Летят взметенные ветром листья, полощут брезентовые чехлы на лошадках и колясках карусели. В парке нет ни души, только два перепуганных мальчугана лежат за каруселью и держатся друг за друга.
В парк въезжает милицейская машина. Из нее выскакивает лейтенант, хватает ребятишек, несет в машину. Она тотчас едет дальше.
Ветер срывает со стены кинотеатра афишу, гонит к опрокинутой скамейке. Это та самая скамья, на которой однажды сидели доктор Эрберт и Мара. Борясь со встречным ветром, мимо проходит Мара. Погода, очевидно, соответствует ее настроению — на душе у Мары тоже буря. Ведь не может быть, чтобы Имант оказался причастен к этой краже! Мара не допускает этого и сама во что бы то ни стало хочет выяснить все обстоятельства, которые привели к недоразумению.
Ветер рвет лозы дикого винограда, вьющиеся у больничного окна. Окно закрыто, но белая занавеска колеблется.
В небольшой палате все бело: стены, тумбочки, кровати. Бледны и усталы лица женщин на койках.
— Буря-то какая! — говорит одна из них, постарше, глядя в окно.
Вторая, помоложе, кивает.
— Хотите? — Она протягивает соседке апельсин и поправляет ленту, которой перехвачены ее длинные черные волосы.
— Спасибо, — говорит пожилая женщина. — Какой красивый! Теперь я опять научилась радоваться. Какая красивая буря!.. С тех пор, как знаю, что буду жить…
— Если бы не «Витафан»… — говорит молодая. — Я ведь одной ногой была уже в могиле. Муж не пережил бы!
В палату входит медсестра с корзинкой. В корзине ананасы.
— Муж вам кланяется, — говорит она молодой женщине, глядя, куда поместить корзину.
В конце концов сестра ставит ее на пол — тумбочка завалена апельсинами и другими фруктами. Даже на подоконнике, у вазы с яркими цветами, лежат всякие лакомства.
— Я бы ничего не имела против, чтобы и мой работал шофером, — говорит пожилая. — Если б, конечно, еще и любил, как ваш.
— Какая буря! — Сестра проверяет, хорошо ли закрыто окно. — Мой муж — в море…
— Сестричка, почему нам сегодня не кололи «Витафан»? — спрашивает молодая.
Медсестра смущена. Сделав вид, будто не расслышала вопроса, выходит из палаты.
Комната врачей.

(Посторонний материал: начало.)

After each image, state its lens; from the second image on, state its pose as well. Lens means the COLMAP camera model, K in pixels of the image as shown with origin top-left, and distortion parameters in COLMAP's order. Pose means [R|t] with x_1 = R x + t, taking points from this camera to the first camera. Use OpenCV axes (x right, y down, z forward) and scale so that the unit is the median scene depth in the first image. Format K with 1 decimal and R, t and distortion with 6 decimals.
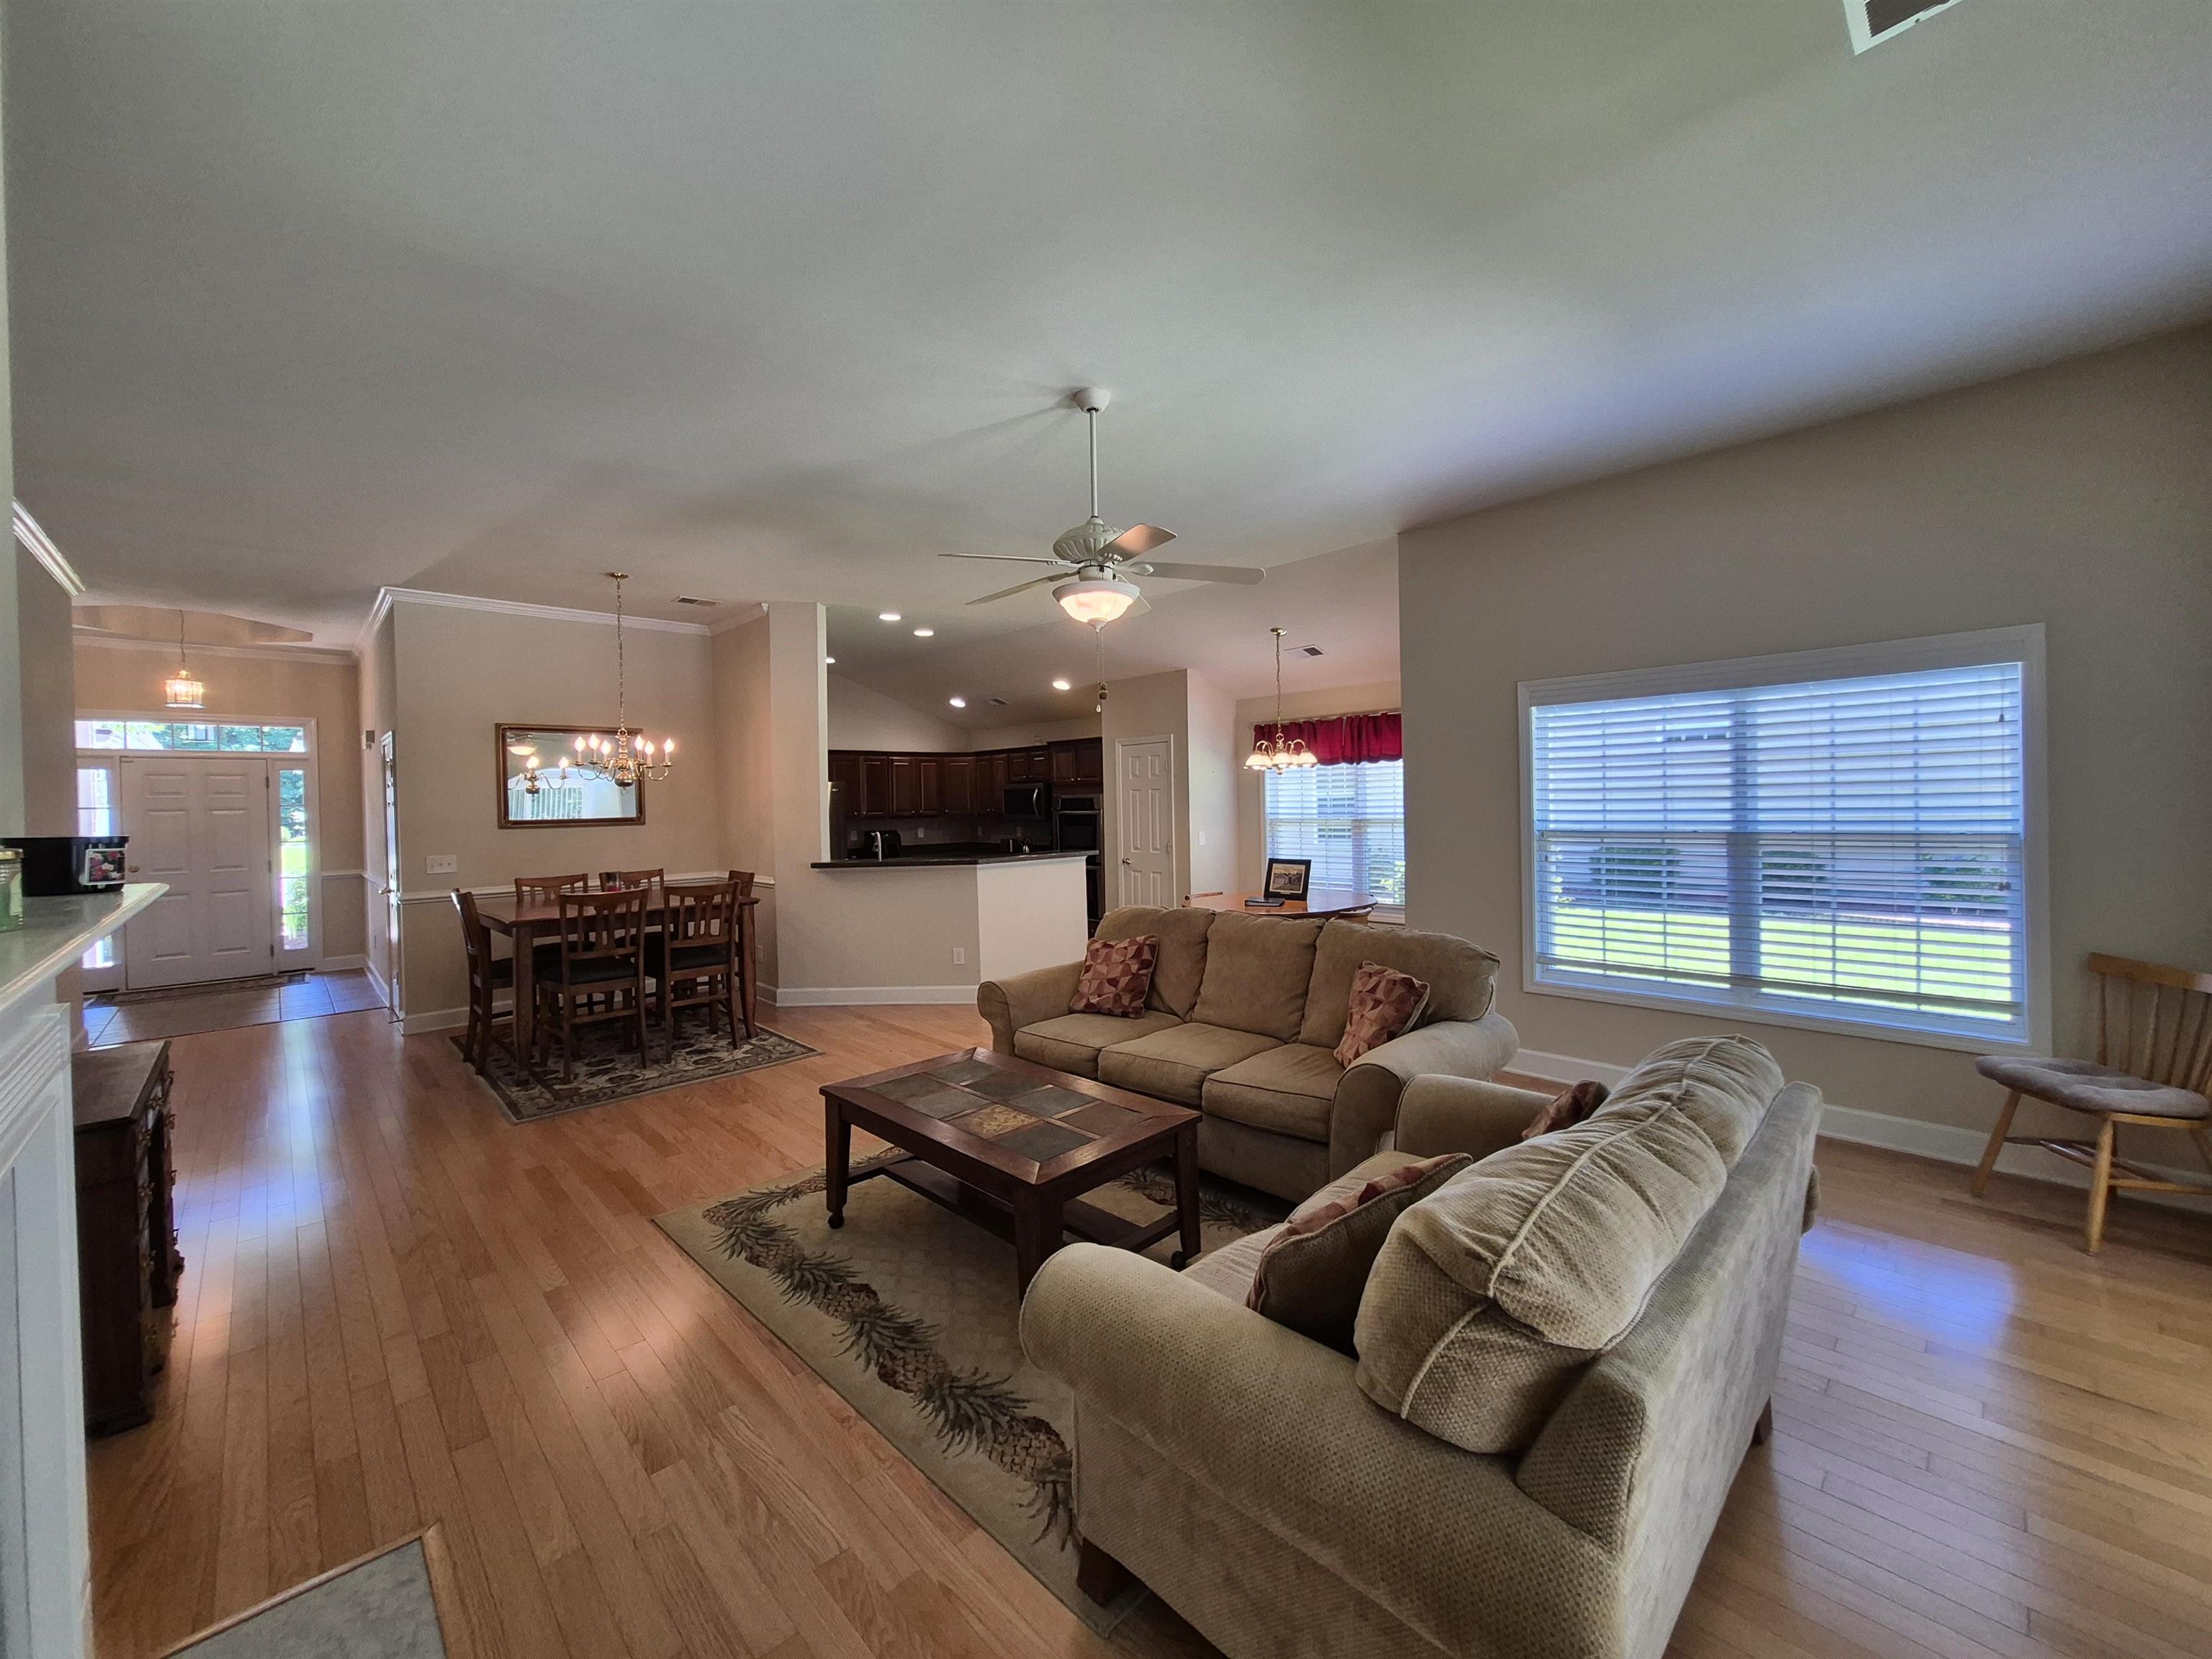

На стене висит большая таблица, в которой расписаны ежедневные дозы инъекции «Витафана». Графа «7-й день» пуста.
Профессор Ландовский смотрит на таблицу с таким видом, словно перед ним портрет его личного врага, потом принимается нервно шагать по комнате. Эрберт стоит у окна и неподвижным взглядом смотрит на гнущиеся под бурей деревья.
— Главное, чтобы среди больных не поднялась паника, — говорит профессор.
— А что я им скажу? — Эрберт не оборачивается, закатывает рукава. — Что собираюсь еще отплясывать на их золотой свадьбе? Я не из породы старорежимных домашних врачей.
Он подходит к умывальнику и намыливает обнаженные по локоть руки. Профессор не без тревоги наблюдает за его движениями.
— Значит, все-таки решили оперировать?
— А как бы вы поступили на моем месте? — Контрвопрос Эрберта звучит почти с упреком.
— Дал бы двойную дозу «Витафана», — горько усмехается Ландовский.
— Вот именно! — Зрберт берет щетку и энергично трет ею руки.